Skardu was the mud-hutted capital of a very poor region, overseen by a Pakistani political officer; the subsistence farmers couldn’t have survived without government subsidies.
Hurley stayed that night at a Dak Bungalow, one of a series of government rest houses maintained across Pakistan; then, with knapsack and tent on his back, headed up the Skora La pass.  By the time he left Pakistan five years later, he had spent four such summers.
Meanwhile, his wanderings had also introduced him to the Kesar Legend, an epic about a legendary king that had been passed down by oral tradition over many centuries.
As a guest of the Rajah of Kapalu – there were six valleys in the region, each with its own rajah – Hurley convinced him to assign a local scribe to write down the local version of the heroic poem.

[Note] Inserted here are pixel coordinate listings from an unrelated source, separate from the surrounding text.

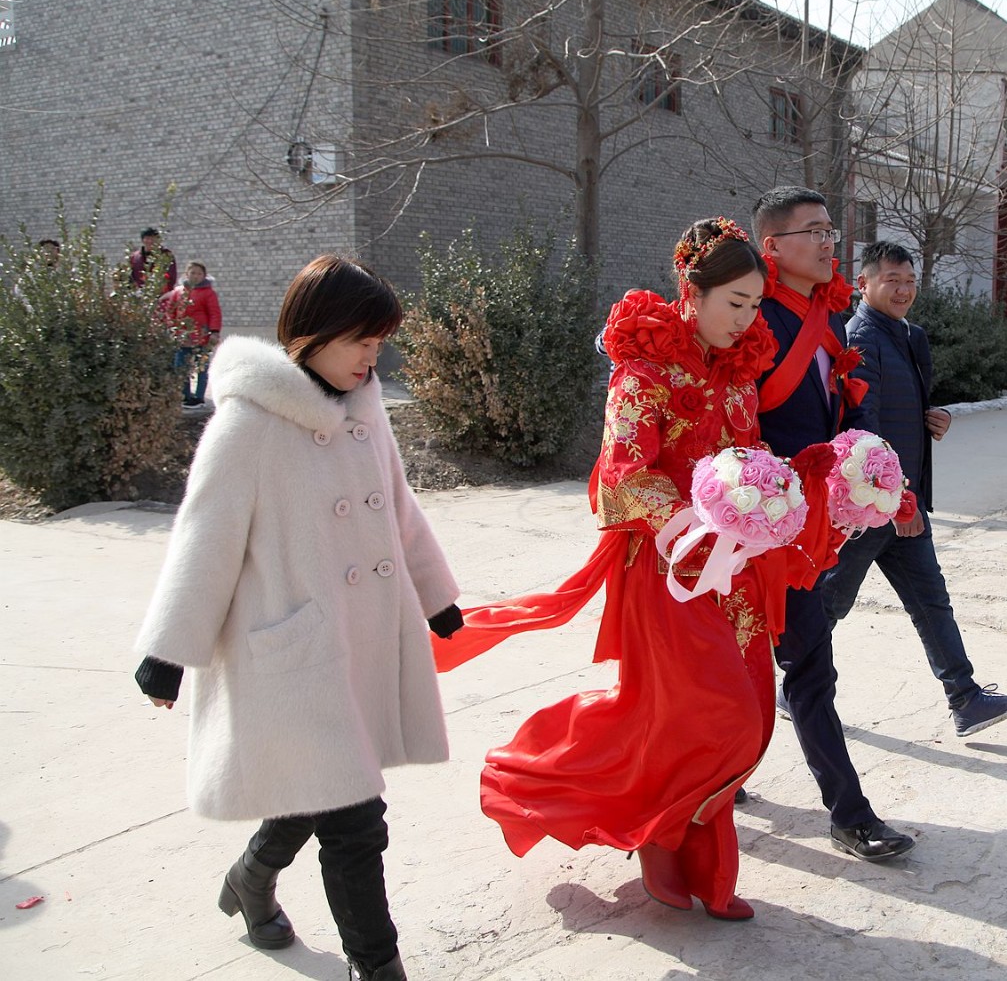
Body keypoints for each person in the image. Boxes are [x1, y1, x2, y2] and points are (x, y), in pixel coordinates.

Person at [429, 217, 825, 922]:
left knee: (745, 713)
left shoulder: (737, 372)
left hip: (731, 576)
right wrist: (696, 525)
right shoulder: (643, 373)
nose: (746, 320)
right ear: (691, 292)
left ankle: (690, 857)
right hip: (664, 571)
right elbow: (620, 478)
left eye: (755, 306)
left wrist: (788, 489)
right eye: (734, 303)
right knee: (715, 715)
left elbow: (746, 461)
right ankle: (571, 787)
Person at [133, 255, 463, 981]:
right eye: (360, 342)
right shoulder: (249, 425)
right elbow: (204, 539)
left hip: (361, 641)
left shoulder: (366, 412)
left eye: (380, 345)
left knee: (324, 787)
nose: (372, 359)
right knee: (355, 819)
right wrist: (167, 653)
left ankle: (251, 879)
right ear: (311, 333)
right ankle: (376, 968)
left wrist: (436, 596)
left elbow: (398, 511)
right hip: (294, 653)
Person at [753, 186, 916, 862]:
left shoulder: (824, 321)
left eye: (831, 230)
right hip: (752, 522)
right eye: (814, 231)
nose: (829, 242)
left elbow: (844, 410)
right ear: (773, 248)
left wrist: (877, 475)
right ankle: (717, 774)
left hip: (806, 529)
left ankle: (847, 814)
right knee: (747, 668)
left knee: (809, 667)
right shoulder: (752, 319)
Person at [820, 240, 1007, 736]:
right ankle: (789, 686)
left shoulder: (905, 335)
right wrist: (897, 502)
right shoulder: (862, 339)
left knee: (931, 601)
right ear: (864, 284)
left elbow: (891, 410)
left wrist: (927, 418)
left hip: (898, 500)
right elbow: (862, 429)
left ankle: (965, 698)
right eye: (892, 280)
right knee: (829, 604)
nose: (903, 290)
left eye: (910, 281)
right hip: (874, 506)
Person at [160, 260, 223, 408]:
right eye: (192, 273)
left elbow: (215, 313)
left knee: (201, 367)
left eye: (199, 273)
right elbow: (170, 312)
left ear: (204, 276)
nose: (195, 276)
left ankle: (199, 397)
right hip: (182, 337)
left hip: (202, 336)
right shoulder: (178, 292)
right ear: (186, 274)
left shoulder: (208, 293)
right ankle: (185, 395)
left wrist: (214, 332)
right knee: (181, 366)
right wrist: (172, 328)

When Hurley arrived back at the end of that summer’s wanderings, he was presented with five notebooks of tightly written script; they are now owned by the New York Public Library’s oriental section.
By his departure in 1960 – he hitchhiked through Afghanistan (where the U.S. Consulate at Kabul blocked his meeting with the Faqir of Ipi) – he had accumulated four tons of books, 500 volumes.

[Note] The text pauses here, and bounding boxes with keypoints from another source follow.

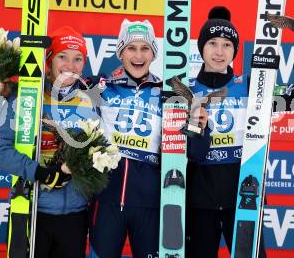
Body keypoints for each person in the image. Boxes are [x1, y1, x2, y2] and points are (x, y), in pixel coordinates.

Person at [185, 6, 294, 258]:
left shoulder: (252, 87)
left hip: (243, 198)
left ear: (235, 51)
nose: (219, 52)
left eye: (227, 45)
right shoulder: (185, 90)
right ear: (202, 47)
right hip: (198, 203)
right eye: (213, 43)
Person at [88, 19, 208, 258]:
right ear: (120, 52)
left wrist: (199, 127)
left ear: (153, 54)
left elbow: (197, 152)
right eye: (131, 48)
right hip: (106, 200)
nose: (138, 55)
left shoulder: (169, 93)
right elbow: (60, 93)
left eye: (145, 49)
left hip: (151, 202)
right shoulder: (102, 87)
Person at [0, 26, 94, 258]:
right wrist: (40, 173)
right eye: (62, 57)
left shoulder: (92, 100)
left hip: (75, 215)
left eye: (78, 59)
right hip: (32, 210)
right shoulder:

They were packed and put on a bullock cart, but were so heavy the wheels sank into the mud and a truck had to be called in.  Eventually, the collection ended up in storage in Virginia.
Hurley went to London, determined to become the foremost Western scholar on Kashmir.  After a disastrous love affair, he returned stateside as the 1960s’ riots were under way.  He stayed in New York, did community work in Bedford Styvesant, founded the Brooklyn (now Long Island) Historical Society, and developed what became the Weeksville Heritage Center, celebrating one of the first communities of free slaves.
He married twice, and has a grown daughter in Philadelphia.
He became a reference archivist in the city archives, then the first archivist of the New York Landmarks Preservation Commission – where, among others, he met Cherry Valley’s Kent Barwick.  Attending a session at NYSHA – Fred Rath became a friend – he fell in love with the area and, on retiring, moved here, and his books – moved to New York from the Virginia barn 10 years before – followed.
“I didn’t know anyone but Fred,” said Hurley.  “He introduced me to Willis Monie.  Willis gave me the advice to start a book business.”
Highpoints included a recent sale of 12 of 13 volumes by the Swedish explorer Sven Hendin, sold for $6,000 to a customer in Beijing.  The Arthur Paul Collection at the University of Nebraska, Omaha, has been a particularly good customer.
He’s in the process now of selling his whole collection.
“Despite all the people we’re losing and the money we’re spending,” he said, sadly, “there’s not a lot of interest in reading about the people who I found so interesting and attractive.”